M.K. – Les villes s’élargissent sans les infrastructures adaptées à cette extension – écoles, lieux de loisir, aires de jeux, etc. Pour que ces risques de révolte s’éloignent, il faut que nos villes soient capables de créer des emplois et d’encourager entrepreneuriat. Il ne s’agit pas d’une question de génération ou de voir les jeunes prendre le pouvoir, mais d’un problème institutionnel. Des présidents en Afrique sont arrivés très jeunes au pouvoir, sans pour autant que la situation ne change : voyez les cas de Gnassingbé Eyadéma et de son fils Faure au Togo, Blaise Compaoré au Burkina Faso, Joseph Kabila en RDC, Pierre Nkurunziza au Burundi. Quel que soit l’âge du détenteur du pouvoir, si les bonnes institutions ne sont pas mises sur pied, elles ne profitent pas de tous ces jeunes dirigeants. Au contraire, une fois au pouvoir, ces jeunes présidents cherchent à s’y maintenir le plus longtemps possible – devenant d’ailleurs plus dangereux que les vieux dictateurs qu’a connus l’Afrique.

Face à la montée de l’islamisme en Afrique où de plus en plus de jeunes sont enrôlés dans des groupes armés, ne faut-il pas s’attaquer plutôt aux causes qu’aux conséquences de ce phénomène ?

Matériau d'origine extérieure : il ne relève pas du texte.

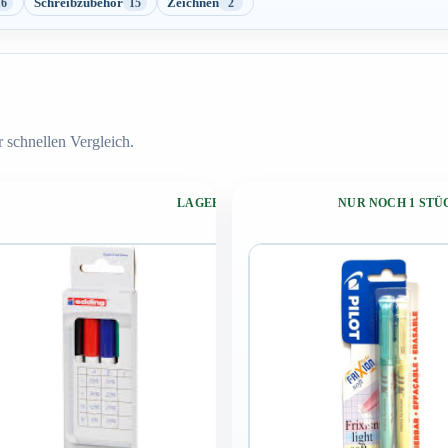
Schreibzubehör
Zeichnen
16
15
2
 schnellen Vergleich.
LAGERND
NUR NOCH 1 ST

M.K. – Effectivement, on se trompe de diagnostic. Le problème, ce n’est pas la jeunesse mais plutôt ce qui a été mis en place comme infrastructures d’encadrement, de formation, d’éducation. Avons-nous construit de vraies universités, de vrais centres de formation ? Avons-nous aménagé l’économie pour que cette jeunesse formée puisse avoir un emploi ? Que faisons-nous pour que cette jeunesse non formée et hors du système scolaire trouve des bouées de secours avec la formation continue et l’apprentissage ? À bien regarder, rien de tout cela n’a été fait. Si nous nous occupions réellement de toutes ces questions, aucun jeune n’irait se faire enrôler dans une rébellion, pas plus que dans le djihadisme, et encore moins dans de périlleuses aventures d’immigration par la mer, en désespoir de cause.